**Task directions:**
Pick up the page on data analytics in the cloud and continue it from its final sentence.

Data analytics in the cloud

Project goal

This project is evaluating solutions that combine data engineering, machine-learning and deep-learning tools. They are being run using cloud resources — from Oracle Cloud Infrastructure (OCI) — and address a number of use cases of interest to CERN’s community. This activity will enable us to compare performance, maturity, and stability of solutions deployed on CERN’s infrastructure with the ones in OCI.

R&D topic
Machine learning and data analytics
Project coordinator(s)
Eric Grancher and Eva Dafonte Perez
Team members
Luca Canali, Riccardo Castellotti
Collaborator liaison(s)
Vincent Leocorbo, Cristobal Pedregal-Martin, David Ebert, Dmitrij Dolgušin

Collaborators

Project background

Big-data tools — particularly related to data engineering and machine learning — are evolving rapidly. As these tools reach maturity and are adopted more broadly, new opportunities are arising for extracting value out of large data sets.

Recent years have seen growing interest from the physics community in machine learning and deep learning. One important activity in this area has been the development of pipelines for real-time classification of particle-collision events recorded by the detectors of the LHC experiments. Filtering events using so-called “trigger” systems is set to become increasingly complex as upgrades to the LHC increase the rate of particle collisions.

**Supplied entries:**
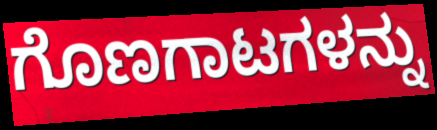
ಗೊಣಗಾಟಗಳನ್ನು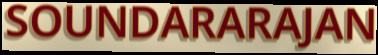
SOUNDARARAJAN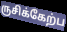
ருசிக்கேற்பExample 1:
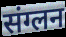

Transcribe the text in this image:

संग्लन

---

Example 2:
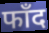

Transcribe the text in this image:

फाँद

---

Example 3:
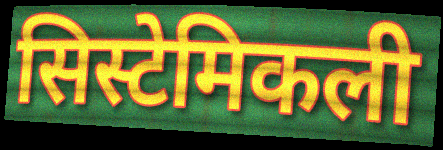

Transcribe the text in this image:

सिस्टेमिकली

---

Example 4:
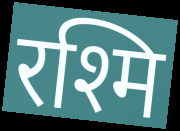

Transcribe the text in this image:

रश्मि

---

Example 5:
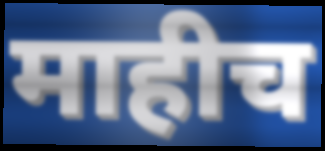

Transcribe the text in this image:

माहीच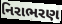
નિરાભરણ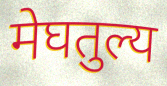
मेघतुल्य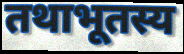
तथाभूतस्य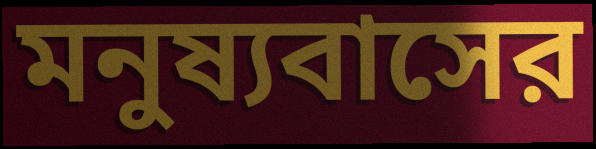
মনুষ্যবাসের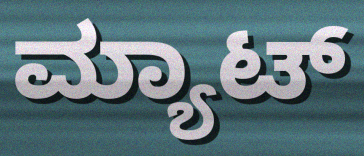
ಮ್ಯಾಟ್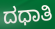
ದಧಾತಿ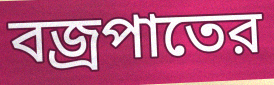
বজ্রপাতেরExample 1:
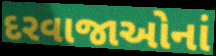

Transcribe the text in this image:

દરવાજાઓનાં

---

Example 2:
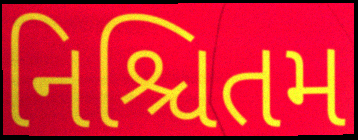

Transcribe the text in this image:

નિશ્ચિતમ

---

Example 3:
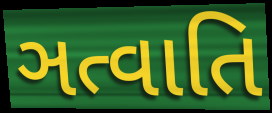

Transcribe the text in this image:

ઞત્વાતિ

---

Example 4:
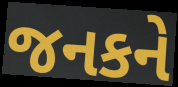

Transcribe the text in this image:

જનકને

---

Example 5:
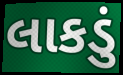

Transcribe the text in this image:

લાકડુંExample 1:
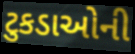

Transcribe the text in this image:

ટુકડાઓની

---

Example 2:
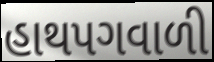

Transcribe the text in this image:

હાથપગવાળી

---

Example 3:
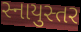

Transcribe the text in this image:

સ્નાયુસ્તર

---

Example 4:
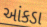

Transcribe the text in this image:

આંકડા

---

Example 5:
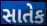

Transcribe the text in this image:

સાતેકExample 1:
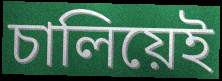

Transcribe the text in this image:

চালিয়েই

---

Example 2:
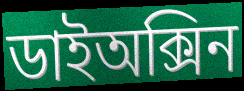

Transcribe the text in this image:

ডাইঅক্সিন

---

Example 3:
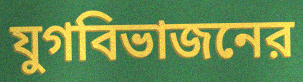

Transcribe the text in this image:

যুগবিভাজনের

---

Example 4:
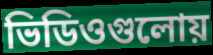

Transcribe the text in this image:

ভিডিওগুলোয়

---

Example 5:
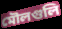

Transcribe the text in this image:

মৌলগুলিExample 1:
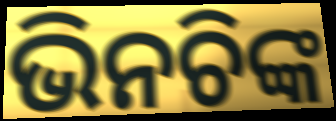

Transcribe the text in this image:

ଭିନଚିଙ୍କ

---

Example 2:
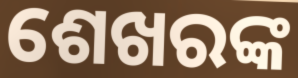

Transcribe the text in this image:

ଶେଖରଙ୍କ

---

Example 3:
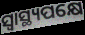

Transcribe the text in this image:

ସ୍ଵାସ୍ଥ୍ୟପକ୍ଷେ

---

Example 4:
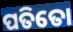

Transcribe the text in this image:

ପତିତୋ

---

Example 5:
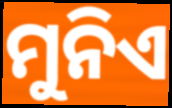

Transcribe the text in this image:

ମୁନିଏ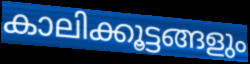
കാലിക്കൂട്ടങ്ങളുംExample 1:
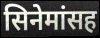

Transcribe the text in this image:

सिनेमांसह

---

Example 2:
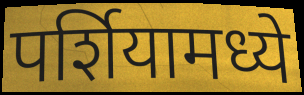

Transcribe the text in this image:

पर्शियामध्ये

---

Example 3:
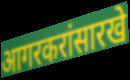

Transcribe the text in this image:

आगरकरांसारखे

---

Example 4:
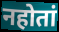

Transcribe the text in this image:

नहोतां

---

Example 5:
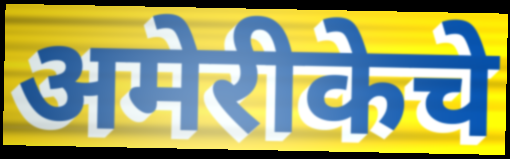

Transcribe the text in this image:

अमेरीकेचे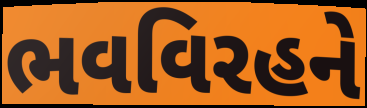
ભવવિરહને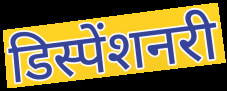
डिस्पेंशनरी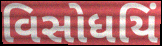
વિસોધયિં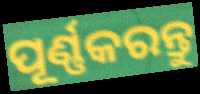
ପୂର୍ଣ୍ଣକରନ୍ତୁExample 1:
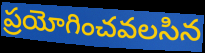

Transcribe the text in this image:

**Task result:**
Recent progress

SWAN is a platform for performing interactive data analysis in the cloud. It was developed at CERN and integrates software, compute, and storage resources used by CERN physicists and data scientists. In 2020, we deployed a proof-of-concept version of SWAN on OCI resources.

As part of this work, we developed a custom Kubernetes deployment on OCI resources, in order to take advantage of GPU resources. This proved that it is possible to run interactive analytics workflows and ML in OCI while accessing datasets from CERN’s storage systems.

We also performed a distributed machine-learning training exercise, with a recurrent neural network using over 250 GB of data. For this, we utilised 500 CPU cores and 10 GPUs using Kubernetes on OCI. Using OCI showed us that public clouds are particularly convenient for use cases that need a large number of resources for a short amount of time.

Next steps

The focus of the project in 2021 will include work to integrate CERN’s analytics platform with OCI, enabling users to run their workloads on remote cloud resources using a common interface.

Over the longer term, we are planning to add new features to the analytics platform, with a focus on improving the full lifecycle of the development of machine-learning use cases.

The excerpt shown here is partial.